Now that they are older it's more about just spending time together and the food, of course the food!
The setting, decorations and food are all important to make the holiday just right. Really enjoyed working on all that to make things just right. Our house has been a mess with renovations for the last few years (we've been playing musical rooms with the furniture and boxes). We seem to keep getting sidetracked. At any rate, I haven't been able to decorate or cook the way I used to. The holidays still come, we still celebrate and it is all good. It is the people you are with that count. All the decorations, food, etc. are part of the gift I give my family, friends, and myself. When the house is done, I look forward to doing all those things again.
Sandy--The setting was fun to put together. I ran into Jenn Ashley's critique partner this year and she said chasing around all the rooms and stairwells in our fictional Hartwell House was giving Jenn fits. She was so intent on making her story fit the space.
Teddy--Too funny about the reindeer poop. I always felt Junior Mints were the best candy to use for that!
I've also heard of using mini-marshmallows as snowman poop.
Christmas is a summer holiday for you in OZ. I'll bet there are lots of differences in how you decorate and celebrate.
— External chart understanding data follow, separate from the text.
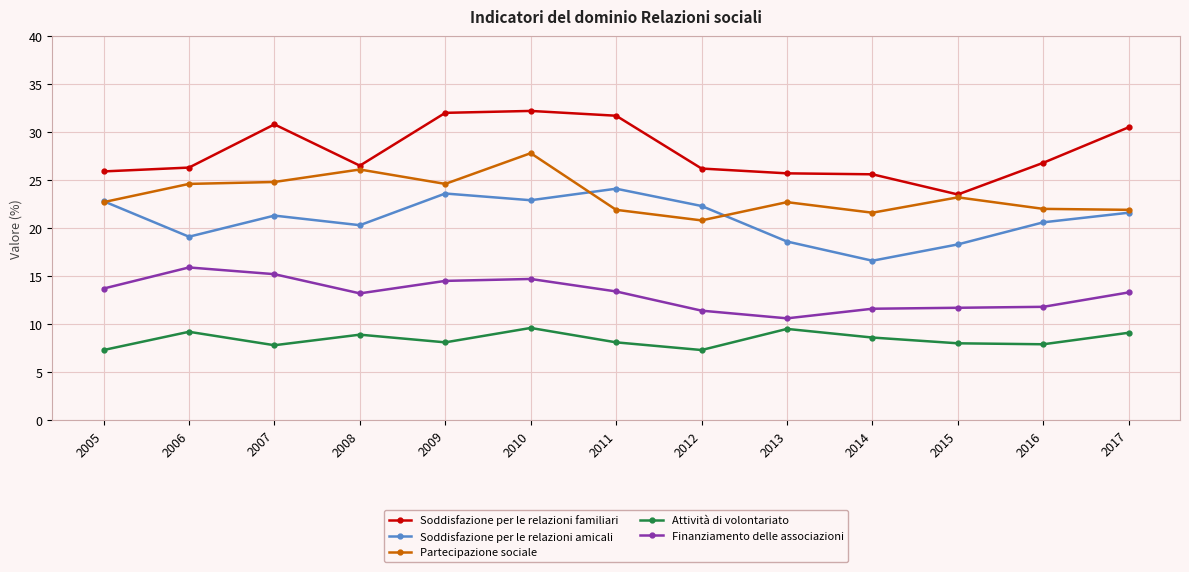

Is the value of Partecipazione sociale at 2007 greater than the value of Attività di volontariato at 2009?

Yes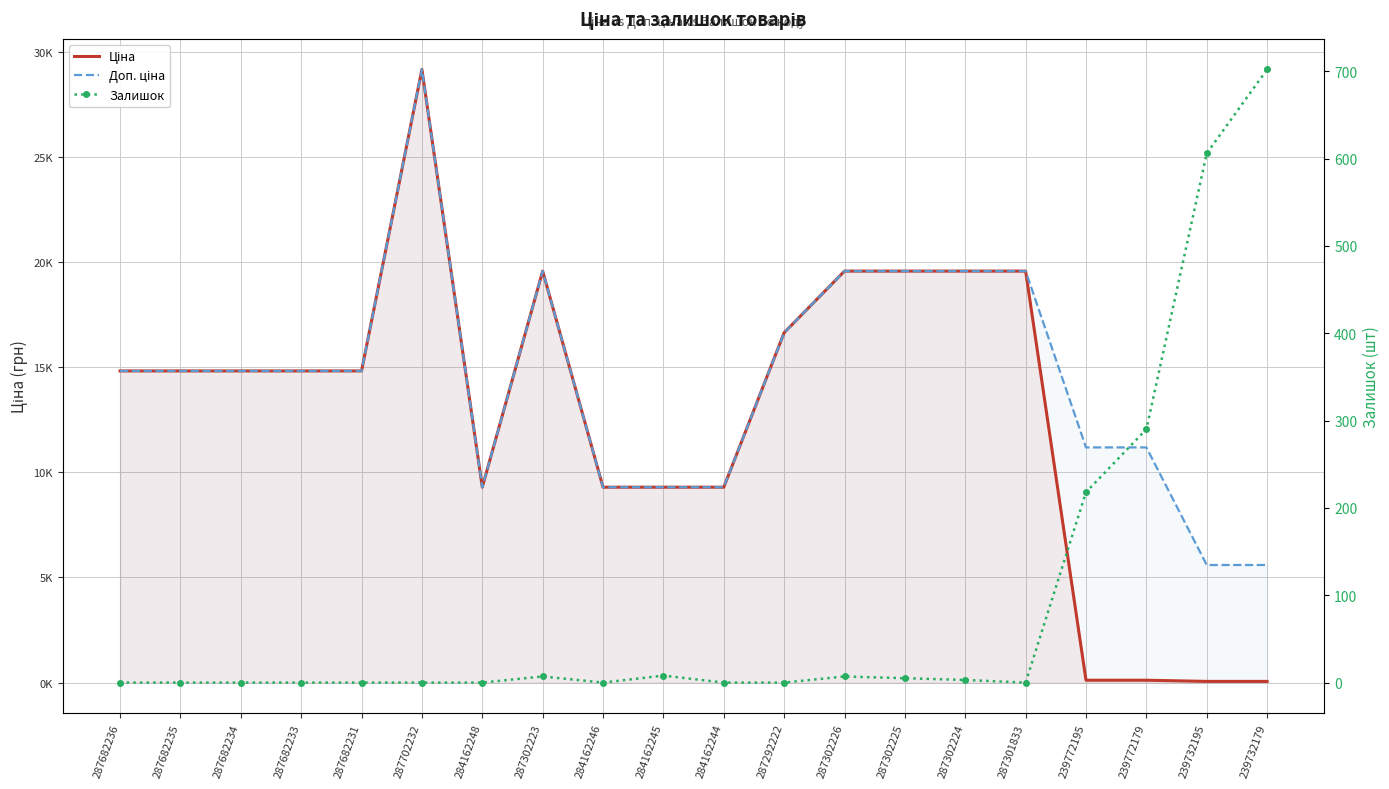

What is the minimum value for Ціна?

55.9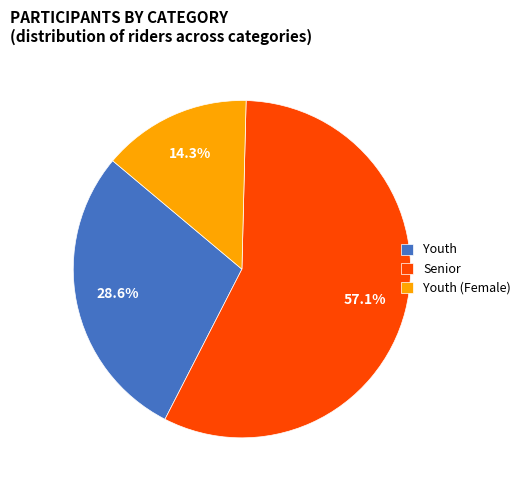

Which has a higher value, Youth or Youth (Female)?

Youth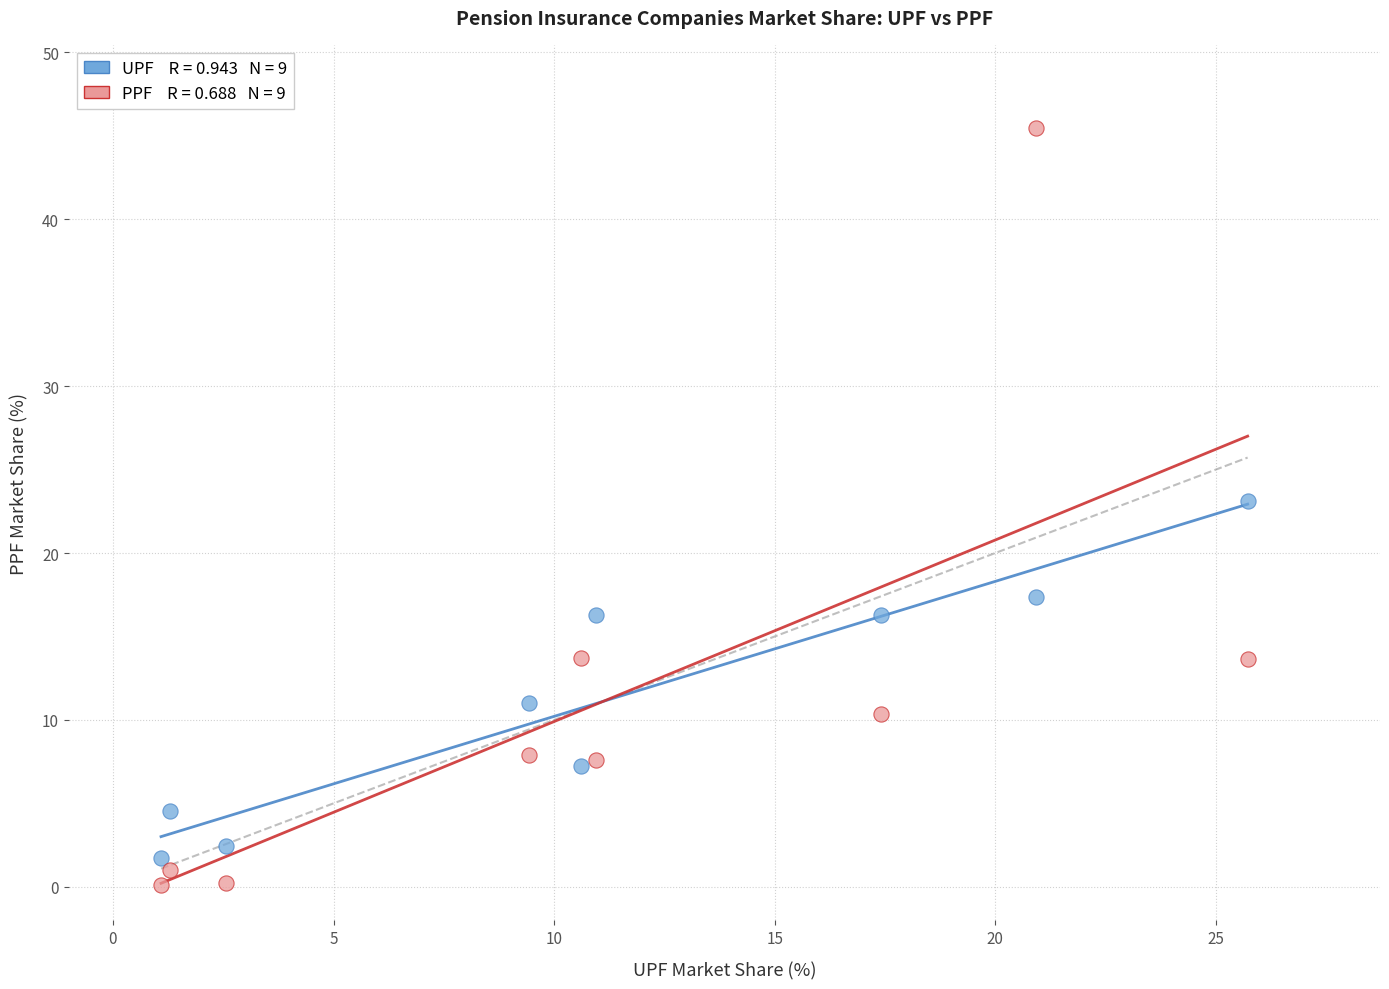

Across all series, what Y value is closest to 22?

23.1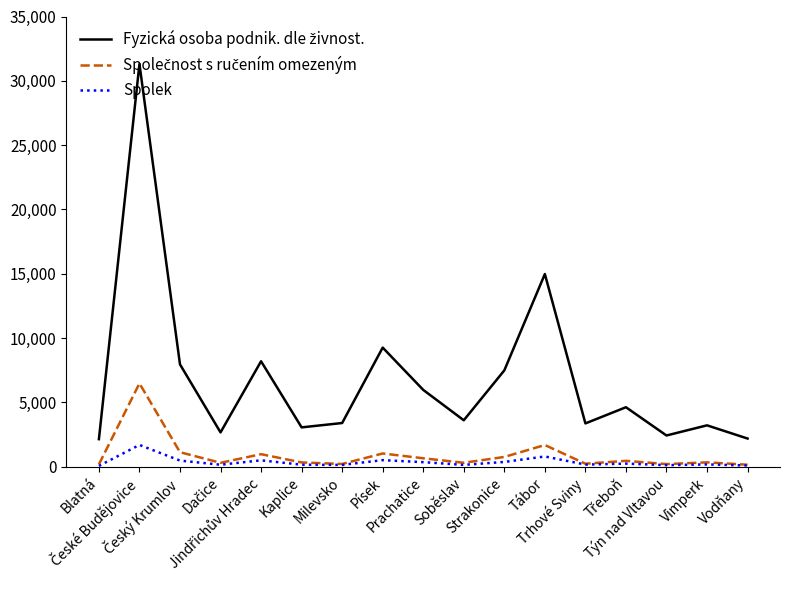

What is the highest value of the Spolek series?

1698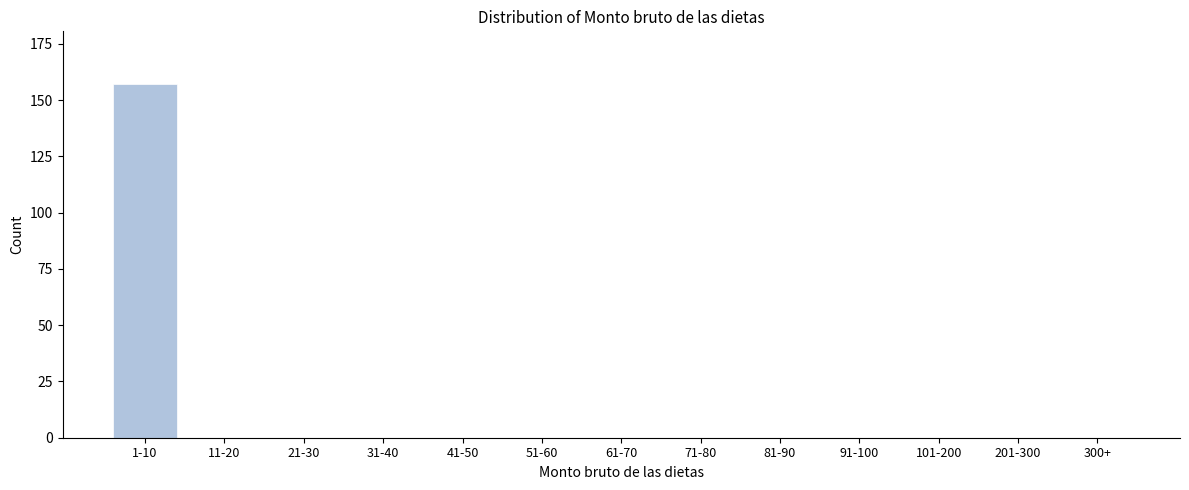

Reading right to left, transcribe all the data shown in this chart.

300+=0	201-300=0	101-200=0	91-100=0	81-90=0	71-80=0	61-70=0	51-60=0	41-50=0	31-40=0	21-30=0	11-20=0	1-10=157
Patricia--It's wonderful when we can make things just perfect for our families. But sometimes things go awry.
My DH's brother's family spent an unusual Christmas one year, stranded on the way to the extended family celebration. The roads closed ahead and behind them and a church in a little Midwest town opened its doors for them. They slept on the pews with other strandees and church members brought in breakfast for their unexpected guests.
But they were all together and that's what mattered.
I'd love to celebrate a white christmas, just once, it always looks so beautiful.
Christmas in the heat in Australia is definitely different, we usually centre our celebrations around the beach or the pool and lots of prawns and seafood.
We have aircon but I think I'd melt if I had to turn the oven on for a traditional roast in the middle of the day :-)
We don't always have white Christmases here in the States either, depending on where we live. In the 11 years we were in North Carolina, we maybe had 2 Christmases with snow. In Park City Utah (over 7000 ft in elevation), snow was a virtual certainty.
The problem with white Christmases is that it makes traveling to be with family difficult and sometimes hazardous.